Non, bien sûr, on les avait au dernier moment.

«Quand vous les aurez, surtout faites attention à ne prendre que des éditeurs connus, Hachette, vous pouvez, Bordas, pas de problème, vérifiez bien qu'il n'y a pas d'intrus, et si un nom vous semble bizarre n'hésitez pas à le signaler au rectorat. Julie ne s'est pas méfiée, elle a pris cette liste au pied de la lettre, résultat: elle est tombée dans un bien mauvais pétrin. Voici comment. Pour le manuel d'histoire, par négligence – ou malveillance – il n'y avait pas de références indiquées, ou plutôt si, mais c'était illisible, une faute de frappe très malheureuse, une certaine maison d'édition Natas, au lieu de Nathan, probablement.

Julie ne fait pas attention, elle va à la petite librairie-papeterie du centre-ville, elle tend sa liste au marchand.
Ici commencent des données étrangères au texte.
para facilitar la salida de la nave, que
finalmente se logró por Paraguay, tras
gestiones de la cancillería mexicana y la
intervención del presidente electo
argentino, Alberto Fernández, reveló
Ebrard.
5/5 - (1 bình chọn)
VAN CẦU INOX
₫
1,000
Il prend sa commande puis remarque:

"Natas, je connais pas comme éditeur. Doit être un nouveau. Ils nous en pondent tous les jours."
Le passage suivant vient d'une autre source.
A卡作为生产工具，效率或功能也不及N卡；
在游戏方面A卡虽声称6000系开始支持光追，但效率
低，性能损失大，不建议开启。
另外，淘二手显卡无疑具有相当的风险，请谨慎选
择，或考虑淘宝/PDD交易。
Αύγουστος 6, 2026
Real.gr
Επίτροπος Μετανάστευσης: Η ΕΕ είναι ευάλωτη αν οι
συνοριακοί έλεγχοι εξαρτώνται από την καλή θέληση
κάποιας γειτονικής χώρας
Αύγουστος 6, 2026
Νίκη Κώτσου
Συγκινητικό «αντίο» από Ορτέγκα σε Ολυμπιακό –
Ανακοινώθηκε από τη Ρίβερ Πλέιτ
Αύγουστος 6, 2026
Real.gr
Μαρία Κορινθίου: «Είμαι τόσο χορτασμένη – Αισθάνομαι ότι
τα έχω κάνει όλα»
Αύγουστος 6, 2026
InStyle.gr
Tiens, c'est étrange, pense Julie. Ce nom ne lui dit rien non plus, malgré son expérience de bibliothécaire.

Elle ne fait pas plus attention que ça. Pourquoi voulez-vous qu'elle se méfie? Un manuel en vaut bien un autre, non? Peu importe l'éditeur, le programme sera toujours le même. C'est là qu'elle se trompe cruellement et nous verrons pourquoi tout à l'heure.

Quelques jours plus tard, elle reçoit sa pile de livres, le magnifique manuel de mathématiques avec un savant fou dessiné sur la couverture, mélange d'Einstein et de Copernic, jonglant avec des racines carrées, celui d'économie où Karl Marx est représenté se battant au sabre contre Adam Smith, celui de biologie où un spermatozoïde en nœud papillon fait "toc-toc" sur un ovule souriant comme une banque.